Tenacity pays off. Timing helps. Peter Frampton broke from the Herd to join Humble Pie. He also contributed his talents to George Harrison's "All Things Must Pass" album. By '71, Frampton was a solo act. It didn't look like a good move. The solo stuff stiffed, largely because it wasn't very good. Still, Frampton kept at it.

Finally, somebody at A&M Records thought it would be a good idea to put out a double live album by this failed mediocrity. With the onslaught of disco and not much happening in Rock, "Frampton Comes Alive" ('76) turned out to be the best selling double LP at the time. Once everyone experienced Frampton (alive or otherwise) he was done. There was no where to go. But just to provide a resounding end, his appearance in the "Sgt. Pepper's Lonely Hearts Club Band" film, one of the worst films (musical or otherwise), finished his career in the short-term. Deservedly so.

In the early '80s, Frampton battled has-been status without a hope of recapturing a shard of his former success. A handful of forgettable albums did little to burnish his reputation. The '90s saw repackages including a career retrospective "Shine On" and even "Frampton Comes Alive II." Frampton's "Now" album, released in '03, offered a measure of redemption.






Peter Frampton Discography

It all comes down to "Frampton Comes Alive" ("Show Me The Way" and "Do You Feel Like I Do").
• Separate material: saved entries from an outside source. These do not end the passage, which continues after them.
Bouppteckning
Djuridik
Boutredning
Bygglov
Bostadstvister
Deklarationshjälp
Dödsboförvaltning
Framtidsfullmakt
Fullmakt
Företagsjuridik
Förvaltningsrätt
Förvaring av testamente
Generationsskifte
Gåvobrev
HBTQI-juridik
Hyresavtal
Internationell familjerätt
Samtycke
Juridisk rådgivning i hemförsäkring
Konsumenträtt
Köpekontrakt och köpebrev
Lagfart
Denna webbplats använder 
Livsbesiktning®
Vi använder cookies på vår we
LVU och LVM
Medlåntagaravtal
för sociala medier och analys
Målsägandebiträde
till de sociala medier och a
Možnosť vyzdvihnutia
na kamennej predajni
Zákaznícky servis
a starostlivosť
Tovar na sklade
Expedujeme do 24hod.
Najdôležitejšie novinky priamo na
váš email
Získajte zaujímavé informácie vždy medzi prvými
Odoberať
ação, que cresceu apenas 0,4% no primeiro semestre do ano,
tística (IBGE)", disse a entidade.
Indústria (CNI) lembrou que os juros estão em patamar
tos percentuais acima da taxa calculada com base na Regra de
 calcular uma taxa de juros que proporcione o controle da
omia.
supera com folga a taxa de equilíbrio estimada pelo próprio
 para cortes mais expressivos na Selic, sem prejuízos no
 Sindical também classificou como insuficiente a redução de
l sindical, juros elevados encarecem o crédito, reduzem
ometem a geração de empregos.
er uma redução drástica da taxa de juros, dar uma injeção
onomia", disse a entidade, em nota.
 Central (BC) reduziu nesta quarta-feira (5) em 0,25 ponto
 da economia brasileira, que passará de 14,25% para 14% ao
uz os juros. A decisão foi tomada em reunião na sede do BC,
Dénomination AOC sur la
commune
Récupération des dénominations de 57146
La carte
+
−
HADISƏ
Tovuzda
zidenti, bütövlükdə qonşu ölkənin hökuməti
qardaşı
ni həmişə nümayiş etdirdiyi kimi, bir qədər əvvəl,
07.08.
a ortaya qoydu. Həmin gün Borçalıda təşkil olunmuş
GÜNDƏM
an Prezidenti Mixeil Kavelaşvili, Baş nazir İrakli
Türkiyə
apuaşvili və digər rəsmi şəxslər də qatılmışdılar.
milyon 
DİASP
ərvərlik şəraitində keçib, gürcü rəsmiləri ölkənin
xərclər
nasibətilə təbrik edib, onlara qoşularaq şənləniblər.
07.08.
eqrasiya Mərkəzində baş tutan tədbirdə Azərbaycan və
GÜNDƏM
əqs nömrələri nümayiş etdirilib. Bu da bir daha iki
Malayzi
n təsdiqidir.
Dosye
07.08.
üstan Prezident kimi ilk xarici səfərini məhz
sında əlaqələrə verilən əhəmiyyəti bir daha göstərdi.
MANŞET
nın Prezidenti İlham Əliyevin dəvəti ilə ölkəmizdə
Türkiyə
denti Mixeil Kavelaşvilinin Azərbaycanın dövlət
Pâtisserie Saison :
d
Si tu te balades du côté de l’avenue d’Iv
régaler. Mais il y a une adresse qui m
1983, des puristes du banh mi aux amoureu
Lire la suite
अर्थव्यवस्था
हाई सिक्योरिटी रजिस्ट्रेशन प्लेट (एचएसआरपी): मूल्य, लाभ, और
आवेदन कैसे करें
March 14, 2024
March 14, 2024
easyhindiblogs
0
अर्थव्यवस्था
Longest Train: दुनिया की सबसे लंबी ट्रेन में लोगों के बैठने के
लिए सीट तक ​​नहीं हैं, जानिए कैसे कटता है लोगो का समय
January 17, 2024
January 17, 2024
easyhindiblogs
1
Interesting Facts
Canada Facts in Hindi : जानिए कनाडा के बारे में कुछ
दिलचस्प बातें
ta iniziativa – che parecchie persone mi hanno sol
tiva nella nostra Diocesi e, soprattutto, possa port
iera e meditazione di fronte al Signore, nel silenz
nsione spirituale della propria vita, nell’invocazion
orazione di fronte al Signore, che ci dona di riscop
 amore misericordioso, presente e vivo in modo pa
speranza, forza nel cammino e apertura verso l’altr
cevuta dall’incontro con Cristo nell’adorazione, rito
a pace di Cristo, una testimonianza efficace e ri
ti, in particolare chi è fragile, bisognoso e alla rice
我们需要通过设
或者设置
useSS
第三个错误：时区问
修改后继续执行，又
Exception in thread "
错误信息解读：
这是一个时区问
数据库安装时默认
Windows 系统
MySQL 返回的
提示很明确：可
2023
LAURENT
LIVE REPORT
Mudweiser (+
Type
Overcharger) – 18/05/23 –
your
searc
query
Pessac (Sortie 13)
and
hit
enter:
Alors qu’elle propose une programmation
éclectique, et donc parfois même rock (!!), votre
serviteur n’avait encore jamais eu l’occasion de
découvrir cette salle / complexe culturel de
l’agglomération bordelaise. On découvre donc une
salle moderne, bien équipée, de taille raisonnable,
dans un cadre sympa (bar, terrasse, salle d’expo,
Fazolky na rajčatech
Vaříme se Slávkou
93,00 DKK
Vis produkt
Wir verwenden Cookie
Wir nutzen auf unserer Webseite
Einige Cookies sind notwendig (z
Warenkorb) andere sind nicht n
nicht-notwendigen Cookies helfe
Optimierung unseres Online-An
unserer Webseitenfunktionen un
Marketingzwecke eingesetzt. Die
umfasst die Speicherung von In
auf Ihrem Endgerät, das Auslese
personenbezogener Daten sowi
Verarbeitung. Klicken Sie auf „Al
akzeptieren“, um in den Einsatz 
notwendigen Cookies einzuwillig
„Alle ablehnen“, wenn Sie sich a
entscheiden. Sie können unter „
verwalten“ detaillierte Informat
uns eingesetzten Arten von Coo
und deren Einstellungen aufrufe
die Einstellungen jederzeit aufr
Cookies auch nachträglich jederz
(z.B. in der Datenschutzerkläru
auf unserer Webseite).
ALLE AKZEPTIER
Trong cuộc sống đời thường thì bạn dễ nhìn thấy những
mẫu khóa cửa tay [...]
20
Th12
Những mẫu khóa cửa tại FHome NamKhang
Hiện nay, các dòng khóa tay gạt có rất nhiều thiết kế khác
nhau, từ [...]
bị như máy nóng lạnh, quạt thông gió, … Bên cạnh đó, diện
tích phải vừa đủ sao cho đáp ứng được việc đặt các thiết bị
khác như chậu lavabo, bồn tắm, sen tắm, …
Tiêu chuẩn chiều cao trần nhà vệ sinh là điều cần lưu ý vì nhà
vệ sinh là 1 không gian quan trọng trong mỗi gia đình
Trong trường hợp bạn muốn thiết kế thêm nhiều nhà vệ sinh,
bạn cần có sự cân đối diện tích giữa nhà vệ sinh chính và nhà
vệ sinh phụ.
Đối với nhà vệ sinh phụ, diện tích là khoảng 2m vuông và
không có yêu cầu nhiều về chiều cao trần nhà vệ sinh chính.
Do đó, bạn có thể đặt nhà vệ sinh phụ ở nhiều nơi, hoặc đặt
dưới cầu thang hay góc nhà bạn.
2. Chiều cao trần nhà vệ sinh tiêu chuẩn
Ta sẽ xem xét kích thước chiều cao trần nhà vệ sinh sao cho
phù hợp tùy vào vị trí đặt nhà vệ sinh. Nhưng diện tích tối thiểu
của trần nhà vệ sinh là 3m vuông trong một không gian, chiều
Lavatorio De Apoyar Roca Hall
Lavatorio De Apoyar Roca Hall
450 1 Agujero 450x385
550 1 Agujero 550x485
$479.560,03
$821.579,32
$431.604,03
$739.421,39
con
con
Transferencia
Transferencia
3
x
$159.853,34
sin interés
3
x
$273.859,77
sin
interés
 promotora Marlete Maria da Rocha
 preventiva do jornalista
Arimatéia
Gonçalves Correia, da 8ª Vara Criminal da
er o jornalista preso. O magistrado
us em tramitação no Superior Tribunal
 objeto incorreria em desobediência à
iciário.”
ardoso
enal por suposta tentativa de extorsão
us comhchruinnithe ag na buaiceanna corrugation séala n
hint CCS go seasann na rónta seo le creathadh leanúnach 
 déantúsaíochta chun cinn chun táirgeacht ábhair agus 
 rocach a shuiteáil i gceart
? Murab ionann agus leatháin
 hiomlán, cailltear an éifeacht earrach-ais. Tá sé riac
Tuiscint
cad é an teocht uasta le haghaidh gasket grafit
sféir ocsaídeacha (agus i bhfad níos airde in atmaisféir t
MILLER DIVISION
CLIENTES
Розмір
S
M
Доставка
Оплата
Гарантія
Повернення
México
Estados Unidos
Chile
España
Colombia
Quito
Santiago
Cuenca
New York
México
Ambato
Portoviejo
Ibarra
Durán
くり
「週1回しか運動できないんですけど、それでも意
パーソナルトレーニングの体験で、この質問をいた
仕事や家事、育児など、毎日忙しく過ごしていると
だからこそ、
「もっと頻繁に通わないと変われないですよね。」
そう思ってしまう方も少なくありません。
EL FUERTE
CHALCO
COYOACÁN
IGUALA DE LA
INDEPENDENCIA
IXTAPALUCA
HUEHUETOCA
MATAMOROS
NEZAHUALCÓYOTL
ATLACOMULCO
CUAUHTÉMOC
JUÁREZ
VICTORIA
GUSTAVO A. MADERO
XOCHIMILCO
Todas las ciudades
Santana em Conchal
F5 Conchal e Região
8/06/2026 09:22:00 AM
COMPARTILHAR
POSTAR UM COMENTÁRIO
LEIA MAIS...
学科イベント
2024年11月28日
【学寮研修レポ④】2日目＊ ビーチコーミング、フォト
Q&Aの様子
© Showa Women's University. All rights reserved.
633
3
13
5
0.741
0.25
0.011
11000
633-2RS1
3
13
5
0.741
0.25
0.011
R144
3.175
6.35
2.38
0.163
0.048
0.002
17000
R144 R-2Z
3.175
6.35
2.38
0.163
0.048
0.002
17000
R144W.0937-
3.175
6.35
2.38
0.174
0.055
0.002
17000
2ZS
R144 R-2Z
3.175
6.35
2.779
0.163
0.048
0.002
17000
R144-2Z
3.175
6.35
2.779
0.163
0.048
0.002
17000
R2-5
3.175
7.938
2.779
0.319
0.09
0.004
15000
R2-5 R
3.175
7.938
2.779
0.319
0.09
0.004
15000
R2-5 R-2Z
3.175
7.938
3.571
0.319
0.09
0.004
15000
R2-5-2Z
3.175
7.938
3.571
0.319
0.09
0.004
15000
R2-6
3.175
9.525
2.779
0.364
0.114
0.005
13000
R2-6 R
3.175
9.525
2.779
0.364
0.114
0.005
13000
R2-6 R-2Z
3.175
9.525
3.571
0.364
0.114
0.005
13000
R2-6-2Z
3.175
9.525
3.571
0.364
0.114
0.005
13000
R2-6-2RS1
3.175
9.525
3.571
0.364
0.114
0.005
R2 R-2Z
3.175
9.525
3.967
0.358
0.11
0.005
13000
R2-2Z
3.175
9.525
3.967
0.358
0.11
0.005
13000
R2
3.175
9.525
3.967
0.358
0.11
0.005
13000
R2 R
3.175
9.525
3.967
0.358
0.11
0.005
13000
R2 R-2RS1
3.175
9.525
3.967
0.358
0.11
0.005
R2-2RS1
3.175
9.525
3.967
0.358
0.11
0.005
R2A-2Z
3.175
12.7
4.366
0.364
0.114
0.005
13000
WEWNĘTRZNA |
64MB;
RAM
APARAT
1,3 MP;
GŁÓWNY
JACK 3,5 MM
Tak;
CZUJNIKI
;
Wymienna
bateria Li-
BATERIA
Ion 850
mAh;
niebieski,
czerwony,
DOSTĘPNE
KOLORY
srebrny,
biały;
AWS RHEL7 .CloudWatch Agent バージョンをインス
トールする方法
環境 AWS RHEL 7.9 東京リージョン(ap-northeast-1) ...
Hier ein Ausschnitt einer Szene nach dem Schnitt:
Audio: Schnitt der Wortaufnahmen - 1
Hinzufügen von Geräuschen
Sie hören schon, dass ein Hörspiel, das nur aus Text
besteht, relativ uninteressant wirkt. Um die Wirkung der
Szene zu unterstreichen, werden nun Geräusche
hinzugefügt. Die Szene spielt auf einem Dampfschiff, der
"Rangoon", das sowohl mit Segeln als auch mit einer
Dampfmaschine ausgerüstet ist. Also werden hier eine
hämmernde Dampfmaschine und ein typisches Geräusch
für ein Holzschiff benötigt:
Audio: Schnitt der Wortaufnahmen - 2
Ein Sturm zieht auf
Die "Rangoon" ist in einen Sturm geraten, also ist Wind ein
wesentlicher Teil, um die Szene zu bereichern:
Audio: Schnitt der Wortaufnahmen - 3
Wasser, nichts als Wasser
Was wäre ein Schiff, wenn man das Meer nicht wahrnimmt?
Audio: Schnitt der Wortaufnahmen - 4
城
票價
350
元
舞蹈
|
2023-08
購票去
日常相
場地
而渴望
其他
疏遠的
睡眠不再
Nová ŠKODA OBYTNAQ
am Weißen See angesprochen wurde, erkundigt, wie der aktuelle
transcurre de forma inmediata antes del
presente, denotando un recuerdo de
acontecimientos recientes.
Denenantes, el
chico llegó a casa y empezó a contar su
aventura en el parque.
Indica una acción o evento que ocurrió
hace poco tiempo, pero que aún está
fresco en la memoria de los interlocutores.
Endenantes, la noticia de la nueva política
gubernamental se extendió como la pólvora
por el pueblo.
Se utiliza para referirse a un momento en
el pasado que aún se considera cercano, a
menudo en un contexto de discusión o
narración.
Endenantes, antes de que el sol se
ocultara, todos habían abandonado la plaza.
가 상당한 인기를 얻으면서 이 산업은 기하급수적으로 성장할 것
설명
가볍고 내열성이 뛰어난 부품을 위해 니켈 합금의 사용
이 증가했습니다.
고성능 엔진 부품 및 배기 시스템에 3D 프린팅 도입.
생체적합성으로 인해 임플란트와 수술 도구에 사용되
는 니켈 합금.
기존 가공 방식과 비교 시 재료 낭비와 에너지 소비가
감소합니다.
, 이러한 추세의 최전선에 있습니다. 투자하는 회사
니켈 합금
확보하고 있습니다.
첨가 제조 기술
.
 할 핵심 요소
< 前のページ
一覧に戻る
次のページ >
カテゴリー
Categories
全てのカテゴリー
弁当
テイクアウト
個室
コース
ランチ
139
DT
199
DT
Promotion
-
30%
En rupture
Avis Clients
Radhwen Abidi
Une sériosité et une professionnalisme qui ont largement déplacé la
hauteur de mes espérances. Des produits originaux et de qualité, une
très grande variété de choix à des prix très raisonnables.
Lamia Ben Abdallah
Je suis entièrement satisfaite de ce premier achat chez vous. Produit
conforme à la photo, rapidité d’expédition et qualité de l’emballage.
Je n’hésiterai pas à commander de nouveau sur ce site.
Peter Frampton's early solo material sounds wooden and uninspired. Later albums are forced and derivative. Despite the fact that it has been played into the ground and there are no surprises left, "Frampton Comes Alive" is one of those rare cases where a live performance eclipses the studio material.

Frampton's '80s work is even less compelling than his early solo albums. The repackages range from good ("Shine On") to why bother ("Comes Alive II")?

'03 release "Now" has some punch to it. "Flying Without Wings" has a great Blues shuffle feeling while "Love Stands Alone" moves and is moving. As a tribute, there's a cover of George Harrison's "While My Guitar Gently Weeps" which features an excellent Frampton solo.